WICHITA, Kan. — A Kansas military boarding school that has settled nine abuse lawsuits since 2006 has asked a court to dismiss the latest one, which accuses the school of allowing and encouraging older students to discipline younger ones by beating and otherwise abusing them.

The St. John's Military School filed motions in federal court Friday saying the abuse alleged in the lawsuit either didn't happen or happened without the knowledge of school officials. The school asked that the lawsuit, which was filed by parents on behalf of six former cadets and by an adult former cadet, be dismissed or ordered to be settled in arbitration. It says its contract with cadets' families includes a provision requiring disputes go to binding arbitration.

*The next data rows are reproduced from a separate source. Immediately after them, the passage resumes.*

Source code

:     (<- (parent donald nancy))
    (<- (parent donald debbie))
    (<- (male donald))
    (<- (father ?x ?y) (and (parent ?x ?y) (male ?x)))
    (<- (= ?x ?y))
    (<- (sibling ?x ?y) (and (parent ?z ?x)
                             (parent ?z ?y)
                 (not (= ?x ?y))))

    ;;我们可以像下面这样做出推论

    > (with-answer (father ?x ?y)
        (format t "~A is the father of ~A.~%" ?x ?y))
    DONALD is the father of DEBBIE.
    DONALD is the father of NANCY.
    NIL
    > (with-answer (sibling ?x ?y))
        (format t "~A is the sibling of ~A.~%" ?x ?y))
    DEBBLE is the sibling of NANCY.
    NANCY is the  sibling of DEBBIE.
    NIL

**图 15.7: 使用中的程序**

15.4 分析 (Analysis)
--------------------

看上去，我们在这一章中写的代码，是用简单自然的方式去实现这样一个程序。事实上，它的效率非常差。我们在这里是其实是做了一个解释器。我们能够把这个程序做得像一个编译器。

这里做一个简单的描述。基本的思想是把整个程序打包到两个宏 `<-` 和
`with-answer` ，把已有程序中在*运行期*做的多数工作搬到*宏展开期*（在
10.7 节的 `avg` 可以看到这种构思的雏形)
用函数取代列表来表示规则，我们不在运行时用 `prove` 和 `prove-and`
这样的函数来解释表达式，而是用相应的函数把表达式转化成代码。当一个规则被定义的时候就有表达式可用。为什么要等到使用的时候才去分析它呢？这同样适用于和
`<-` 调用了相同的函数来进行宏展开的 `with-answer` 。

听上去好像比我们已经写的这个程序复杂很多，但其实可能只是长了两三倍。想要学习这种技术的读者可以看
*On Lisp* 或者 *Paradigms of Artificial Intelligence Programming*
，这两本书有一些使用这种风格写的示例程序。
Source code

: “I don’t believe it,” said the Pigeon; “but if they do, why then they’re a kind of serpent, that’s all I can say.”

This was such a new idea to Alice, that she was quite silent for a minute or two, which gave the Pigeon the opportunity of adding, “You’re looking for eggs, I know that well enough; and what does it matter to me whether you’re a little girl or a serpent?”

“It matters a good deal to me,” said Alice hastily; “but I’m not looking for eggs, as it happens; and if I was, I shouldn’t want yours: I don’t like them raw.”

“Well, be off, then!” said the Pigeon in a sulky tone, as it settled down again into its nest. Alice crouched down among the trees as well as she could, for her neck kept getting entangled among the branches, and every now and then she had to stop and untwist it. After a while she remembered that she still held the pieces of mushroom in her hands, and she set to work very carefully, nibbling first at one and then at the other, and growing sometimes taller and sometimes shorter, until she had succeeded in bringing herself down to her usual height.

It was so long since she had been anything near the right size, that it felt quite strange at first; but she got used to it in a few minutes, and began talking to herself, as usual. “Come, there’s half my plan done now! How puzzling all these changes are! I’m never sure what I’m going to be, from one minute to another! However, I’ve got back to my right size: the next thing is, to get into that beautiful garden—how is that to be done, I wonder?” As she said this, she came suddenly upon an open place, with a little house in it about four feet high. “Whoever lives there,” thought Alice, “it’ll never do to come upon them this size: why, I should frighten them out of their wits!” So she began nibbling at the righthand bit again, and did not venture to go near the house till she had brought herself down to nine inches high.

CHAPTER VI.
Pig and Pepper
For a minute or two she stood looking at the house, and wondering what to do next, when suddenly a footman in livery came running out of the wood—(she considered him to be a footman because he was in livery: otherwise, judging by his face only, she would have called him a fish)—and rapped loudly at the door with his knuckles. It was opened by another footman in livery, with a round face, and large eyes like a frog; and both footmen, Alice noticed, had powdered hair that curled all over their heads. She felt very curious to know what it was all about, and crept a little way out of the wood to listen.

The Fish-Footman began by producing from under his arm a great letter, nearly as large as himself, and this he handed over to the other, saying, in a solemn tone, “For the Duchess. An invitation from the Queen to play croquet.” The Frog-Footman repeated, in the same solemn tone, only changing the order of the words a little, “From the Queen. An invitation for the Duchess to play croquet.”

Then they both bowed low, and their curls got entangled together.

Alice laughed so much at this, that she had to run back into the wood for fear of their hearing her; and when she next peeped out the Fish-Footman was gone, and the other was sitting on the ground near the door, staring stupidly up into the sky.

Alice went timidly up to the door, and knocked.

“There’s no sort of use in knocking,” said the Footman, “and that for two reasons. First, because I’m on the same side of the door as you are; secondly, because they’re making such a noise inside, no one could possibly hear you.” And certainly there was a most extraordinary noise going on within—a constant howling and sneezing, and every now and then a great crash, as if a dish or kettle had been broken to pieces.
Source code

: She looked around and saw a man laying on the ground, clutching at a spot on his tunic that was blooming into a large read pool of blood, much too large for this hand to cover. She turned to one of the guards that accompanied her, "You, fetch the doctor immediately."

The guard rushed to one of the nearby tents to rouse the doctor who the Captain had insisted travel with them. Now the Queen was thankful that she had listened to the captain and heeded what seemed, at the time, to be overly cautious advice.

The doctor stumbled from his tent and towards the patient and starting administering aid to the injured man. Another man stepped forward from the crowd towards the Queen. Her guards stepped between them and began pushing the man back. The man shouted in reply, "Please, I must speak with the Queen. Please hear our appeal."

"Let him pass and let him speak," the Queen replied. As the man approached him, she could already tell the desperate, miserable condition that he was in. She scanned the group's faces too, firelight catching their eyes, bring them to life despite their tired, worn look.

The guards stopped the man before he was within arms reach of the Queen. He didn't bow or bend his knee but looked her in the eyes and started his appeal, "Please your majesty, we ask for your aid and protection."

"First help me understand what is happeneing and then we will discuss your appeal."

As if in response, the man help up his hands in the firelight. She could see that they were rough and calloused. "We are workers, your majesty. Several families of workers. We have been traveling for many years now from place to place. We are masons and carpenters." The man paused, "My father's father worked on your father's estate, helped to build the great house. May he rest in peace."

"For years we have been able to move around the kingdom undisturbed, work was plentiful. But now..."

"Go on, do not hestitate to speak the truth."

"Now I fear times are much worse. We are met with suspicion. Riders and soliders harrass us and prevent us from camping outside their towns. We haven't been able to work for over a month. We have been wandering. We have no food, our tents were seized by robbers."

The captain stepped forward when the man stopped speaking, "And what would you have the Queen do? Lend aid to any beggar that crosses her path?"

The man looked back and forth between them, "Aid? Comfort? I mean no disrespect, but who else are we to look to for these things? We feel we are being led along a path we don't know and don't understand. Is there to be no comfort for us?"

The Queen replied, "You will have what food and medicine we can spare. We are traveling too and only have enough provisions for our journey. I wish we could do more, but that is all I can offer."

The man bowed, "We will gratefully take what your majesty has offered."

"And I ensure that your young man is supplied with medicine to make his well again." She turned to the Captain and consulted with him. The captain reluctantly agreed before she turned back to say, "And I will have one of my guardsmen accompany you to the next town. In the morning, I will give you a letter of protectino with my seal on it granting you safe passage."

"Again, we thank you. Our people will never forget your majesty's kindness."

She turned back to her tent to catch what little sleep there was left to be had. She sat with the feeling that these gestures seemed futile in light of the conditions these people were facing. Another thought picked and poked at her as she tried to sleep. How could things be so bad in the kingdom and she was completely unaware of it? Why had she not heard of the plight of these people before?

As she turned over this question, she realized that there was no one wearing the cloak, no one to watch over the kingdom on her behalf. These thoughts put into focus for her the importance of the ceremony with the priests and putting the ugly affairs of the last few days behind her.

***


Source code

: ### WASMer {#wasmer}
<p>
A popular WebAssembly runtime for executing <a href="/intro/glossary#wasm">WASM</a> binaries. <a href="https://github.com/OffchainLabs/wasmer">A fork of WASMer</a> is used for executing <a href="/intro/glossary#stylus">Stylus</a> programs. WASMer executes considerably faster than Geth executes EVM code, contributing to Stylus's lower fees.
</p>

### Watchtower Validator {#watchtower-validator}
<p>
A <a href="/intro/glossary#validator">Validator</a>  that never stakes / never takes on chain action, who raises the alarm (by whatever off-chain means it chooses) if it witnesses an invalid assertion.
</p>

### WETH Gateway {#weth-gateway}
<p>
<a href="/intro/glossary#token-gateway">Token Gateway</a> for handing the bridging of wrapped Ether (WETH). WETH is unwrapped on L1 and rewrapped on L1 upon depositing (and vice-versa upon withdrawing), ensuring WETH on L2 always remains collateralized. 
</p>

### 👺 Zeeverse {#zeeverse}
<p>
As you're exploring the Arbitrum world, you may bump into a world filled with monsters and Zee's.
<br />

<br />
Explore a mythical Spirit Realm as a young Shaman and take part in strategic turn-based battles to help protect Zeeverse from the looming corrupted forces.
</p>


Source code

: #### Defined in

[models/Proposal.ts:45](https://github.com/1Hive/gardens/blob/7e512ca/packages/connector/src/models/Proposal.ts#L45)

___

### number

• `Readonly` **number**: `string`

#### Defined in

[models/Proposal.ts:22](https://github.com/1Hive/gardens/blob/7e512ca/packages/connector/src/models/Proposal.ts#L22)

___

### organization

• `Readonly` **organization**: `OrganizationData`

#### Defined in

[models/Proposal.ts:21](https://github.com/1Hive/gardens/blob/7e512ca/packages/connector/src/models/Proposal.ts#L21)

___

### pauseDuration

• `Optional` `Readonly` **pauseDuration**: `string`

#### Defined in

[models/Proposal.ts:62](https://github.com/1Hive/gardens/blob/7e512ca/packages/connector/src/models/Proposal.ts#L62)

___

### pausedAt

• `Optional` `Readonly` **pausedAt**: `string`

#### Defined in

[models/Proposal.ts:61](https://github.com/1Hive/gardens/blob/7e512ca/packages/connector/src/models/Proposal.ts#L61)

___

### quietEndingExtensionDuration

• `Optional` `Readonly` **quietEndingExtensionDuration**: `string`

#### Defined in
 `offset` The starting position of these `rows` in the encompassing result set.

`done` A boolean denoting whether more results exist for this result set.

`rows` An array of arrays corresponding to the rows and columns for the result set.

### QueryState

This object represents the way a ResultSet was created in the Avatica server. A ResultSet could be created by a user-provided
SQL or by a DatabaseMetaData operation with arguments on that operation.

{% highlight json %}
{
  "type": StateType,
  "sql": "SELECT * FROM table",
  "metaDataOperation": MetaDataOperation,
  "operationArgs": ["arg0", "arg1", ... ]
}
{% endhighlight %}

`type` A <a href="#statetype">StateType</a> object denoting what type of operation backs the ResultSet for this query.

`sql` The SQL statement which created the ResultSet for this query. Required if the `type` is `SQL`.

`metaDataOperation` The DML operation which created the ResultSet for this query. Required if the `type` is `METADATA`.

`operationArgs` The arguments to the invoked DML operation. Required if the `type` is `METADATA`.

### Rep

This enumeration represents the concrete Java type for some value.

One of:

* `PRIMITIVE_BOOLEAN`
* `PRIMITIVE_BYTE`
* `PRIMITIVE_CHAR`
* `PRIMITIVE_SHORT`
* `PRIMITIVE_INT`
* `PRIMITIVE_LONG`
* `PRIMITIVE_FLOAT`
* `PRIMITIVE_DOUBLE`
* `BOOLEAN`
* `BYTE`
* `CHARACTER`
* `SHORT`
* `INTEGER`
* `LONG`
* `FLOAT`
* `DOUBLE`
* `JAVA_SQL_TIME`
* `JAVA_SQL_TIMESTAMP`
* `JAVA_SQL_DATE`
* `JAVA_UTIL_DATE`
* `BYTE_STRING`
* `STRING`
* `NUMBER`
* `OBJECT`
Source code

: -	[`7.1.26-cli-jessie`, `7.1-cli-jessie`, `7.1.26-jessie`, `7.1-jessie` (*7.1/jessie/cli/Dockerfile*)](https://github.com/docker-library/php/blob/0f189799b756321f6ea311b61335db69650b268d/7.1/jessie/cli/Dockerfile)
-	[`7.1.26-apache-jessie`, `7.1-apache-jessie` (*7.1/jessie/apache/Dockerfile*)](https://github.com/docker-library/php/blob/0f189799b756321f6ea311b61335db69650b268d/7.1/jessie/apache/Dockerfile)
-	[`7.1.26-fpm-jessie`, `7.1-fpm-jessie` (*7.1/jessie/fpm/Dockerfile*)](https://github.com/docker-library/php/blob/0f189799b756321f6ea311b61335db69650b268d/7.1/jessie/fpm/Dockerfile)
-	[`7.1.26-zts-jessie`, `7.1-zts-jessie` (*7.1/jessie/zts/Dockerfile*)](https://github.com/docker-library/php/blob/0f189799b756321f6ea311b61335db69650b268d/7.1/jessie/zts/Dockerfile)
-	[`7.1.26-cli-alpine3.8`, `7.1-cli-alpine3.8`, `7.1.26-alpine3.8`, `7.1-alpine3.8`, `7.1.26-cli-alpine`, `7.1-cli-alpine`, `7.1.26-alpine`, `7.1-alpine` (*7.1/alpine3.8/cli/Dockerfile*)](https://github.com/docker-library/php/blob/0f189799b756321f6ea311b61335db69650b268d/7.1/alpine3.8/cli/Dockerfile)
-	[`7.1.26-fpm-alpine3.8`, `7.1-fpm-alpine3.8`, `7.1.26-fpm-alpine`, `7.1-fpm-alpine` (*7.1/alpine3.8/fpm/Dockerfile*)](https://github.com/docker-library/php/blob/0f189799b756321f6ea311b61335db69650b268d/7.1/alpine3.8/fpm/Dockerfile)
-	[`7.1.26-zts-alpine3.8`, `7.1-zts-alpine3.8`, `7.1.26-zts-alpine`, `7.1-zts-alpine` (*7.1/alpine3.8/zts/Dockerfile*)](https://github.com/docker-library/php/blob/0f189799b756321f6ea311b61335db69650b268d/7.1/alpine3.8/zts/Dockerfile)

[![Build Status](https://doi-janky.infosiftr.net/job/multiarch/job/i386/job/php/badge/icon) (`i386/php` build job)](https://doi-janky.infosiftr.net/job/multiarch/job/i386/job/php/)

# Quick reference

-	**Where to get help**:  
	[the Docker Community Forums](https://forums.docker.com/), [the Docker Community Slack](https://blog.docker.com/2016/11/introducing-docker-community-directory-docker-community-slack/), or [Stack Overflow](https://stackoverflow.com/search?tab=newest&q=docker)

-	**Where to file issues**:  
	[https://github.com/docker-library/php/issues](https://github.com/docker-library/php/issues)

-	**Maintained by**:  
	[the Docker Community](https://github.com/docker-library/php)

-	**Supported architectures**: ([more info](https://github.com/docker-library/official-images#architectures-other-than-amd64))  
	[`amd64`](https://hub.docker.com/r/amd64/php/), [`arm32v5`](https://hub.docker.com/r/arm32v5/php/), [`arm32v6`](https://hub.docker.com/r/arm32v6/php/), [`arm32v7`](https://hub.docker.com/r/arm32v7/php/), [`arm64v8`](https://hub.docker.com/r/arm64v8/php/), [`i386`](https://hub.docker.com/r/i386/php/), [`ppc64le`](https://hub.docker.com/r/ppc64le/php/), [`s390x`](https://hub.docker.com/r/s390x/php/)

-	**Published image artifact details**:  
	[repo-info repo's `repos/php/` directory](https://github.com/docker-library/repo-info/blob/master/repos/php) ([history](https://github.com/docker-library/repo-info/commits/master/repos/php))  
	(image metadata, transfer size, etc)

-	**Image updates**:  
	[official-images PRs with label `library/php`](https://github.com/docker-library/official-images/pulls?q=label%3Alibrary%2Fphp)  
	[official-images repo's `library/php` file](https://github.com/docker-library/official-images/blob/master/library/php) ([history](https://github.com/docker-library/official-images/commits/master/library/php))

The plaintiffs, who are from California, Florida, Tennessee, Colorado, Texas and Illinois, allege that St. John's allowed experienced students, called "Disciplinarians," to abuse students, including in the presence of faculty members. One plaintiff alleges that during the four days he attended the school, he suffered repeated abuse and broke both legs. Another says a ranking student kneed him in the face and broke his eye socket, and a third says he was bound, gagged and beaten by several students, and that photos of the abuse were posted on Facebook.

The lawsuit also names as defendants The Domestic and Foreign Missionary Society of the Protestant Episcopal Church in the United States of America and the Episcopal Diocese of Western Kansas, entities which the suit says created the school.

St. John's, which charges families nearly $30,000 per year for students grades 6-12, denied in its court filings that a culture of abuse exists at the school and notes that each student is required to sign an anti-hazing pledge. It also denied the former student's claim that his legs were broken as a result of abuse and said investigations by the Kansas Department of Social and Rehabilitation Services and Salina Police Department found no validity to his claims.

The school also asked U.S. District Judge John Lungstrum to strike from the court record the alleged Facebook photo of the cadet and the X-ray of the other former student's leg, which shows his right femur bone displaced several inches above the knee. St. John's contends they are "scandalous exhibits" and alleges that the cadet posed for the Facebook photo.

In the court filings, St. John's denied that a culture of abuse exists at the school and noted that each student is required to sign an anti-hazing form.